When it comes to securing the best deals, the foundation (for the longest time) has been an investor’s connections and reputation. More recently, VC’s globally have also been leveraging on various data sources to supercharge their networking and sourcing capabilities. Patterns that have emerged from more mature markets and previous investments inform the use of this data.
At the same time, while VCs generally thrive and wither on connections and reputation, the bigger picture of market creation or digitalization plays a role in finding deals (or even making them happen). Venture capitalists don’t just invest in individual companies in the hopes that they become the Alibaba’s or Amazon’s of the world. Given the return timeline and probabilities, VCs invest in markets that are facing significant shifts that startups can tap into technology and scale. Which markets these are precisely, and the entry points are where firms and venture shops often differ in perspective.
Q: What’s the appeal of venture building as a VC? Why aren’t more VCs doing this?
If controlling the pipeline for later-stage funding is on one end of “vertical expansion”, venture building is on the other end. Ultimately this is part of a VC’s approach to fire on all engines and level out the odds typically stacked against startups. Combining a lucrative read on the market with an unstoppable founding team can result in a better shot at growth, which then leads to better odds in securing later-stage investors.
Again, just like controlling the later-stage pipeline, this requires firepower to commit to the venture and connections to find the right founders. Though it can be cheaper than playing the later growth rounds, there are a lot more variables to contend. Sometimes the market prediction may not translate into an on-the-ground product-market fit, or the founding team may not be able to execute on the vision.
We are also engaged in venture building. This is where the value of LPs come in, beyond the capital they invest in our fund. Some of our LPs are experienced investors and tech founders in mature markets and their ideas have driven us to explore possibilities for similar ventures in Southeast Asia tailored to the region.
Q: What do you think will be the main challenges for early-stage VC in Southeast Asia/Indonesia in the next 1-3 years?
There will be two challenges: defensive and offensive. The defensive challenge would be for VCs to make it through COVID19, which has no clear end yet in sight for the region.
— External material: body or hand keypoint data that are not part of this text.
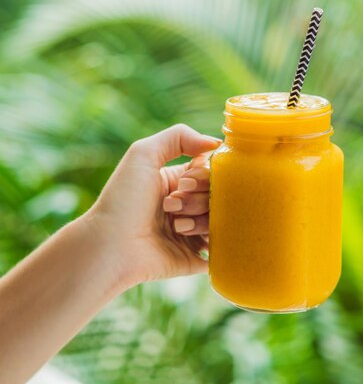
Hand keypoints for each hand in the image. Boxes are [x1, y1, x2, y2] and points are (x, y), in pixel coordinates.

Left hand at [81, 124, 220, 287]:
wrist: (110, 246)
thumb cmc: (123, 200)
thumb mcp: (143, 154)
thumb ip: (179, 136)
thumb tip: (217, 144)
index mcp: (177, 183)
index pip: (210, 173)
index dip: (204, 176)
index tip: (184, 183)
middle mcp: (186, 207)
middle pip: (218, 196)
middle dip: (198, 199)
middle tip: (171, 206)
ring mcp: (191, 234)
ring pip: (220, 221)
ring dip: (200, 220)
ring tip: (175, 227)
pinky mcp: (194, 258)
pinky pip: (221, 248)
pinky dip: (214, 241)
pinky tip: (188, 239)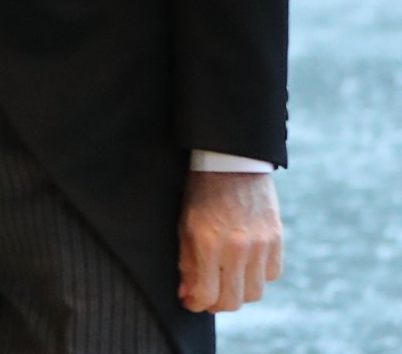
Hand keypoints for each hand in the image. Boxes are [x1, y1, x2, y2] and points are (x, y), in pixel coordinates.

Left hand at [178, 171, 283, 311]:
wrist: (230, 159)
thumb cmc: (201, 189)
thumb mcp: (185, 222)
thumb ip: (187, 260)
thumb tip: (188, 294)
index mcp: (208, 242)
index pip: (207, 295)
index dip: (196, 304)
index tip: (191, 300)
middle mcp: (237, 247)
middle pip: (233, 301)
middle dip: (217, 302)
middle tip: (208, 293)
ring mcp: (261, 244)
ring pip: (254, 293)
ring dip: (239, 290)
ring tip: (226, 277)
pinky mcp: (277, 238)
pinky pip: (272, 274)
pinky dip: (258, 275)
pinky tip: (245, 262)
This means ensuring that portfolio companies have more than year’s worth runway stocked up for winter and that investments made during this period either contribute to keeping companies in the green or investing in “green shoot companies” that are emerging from the crisis. Venture building can be a strategy for the latter if the right founders can be found, and sunrise sectors can be spotted. Even once the health crisis resolves, the economic impact will linger and recovery will not be as fast as many have previously hoped.
The offensive challenge will be to drive exits (or more concretely, DPI) for the fund. In the next three years, many of the active early-stage VCs in Southeast Asia will be well into their first fund’s lifetime or halfway through, and the onus will be on these investors to concretely realize returns.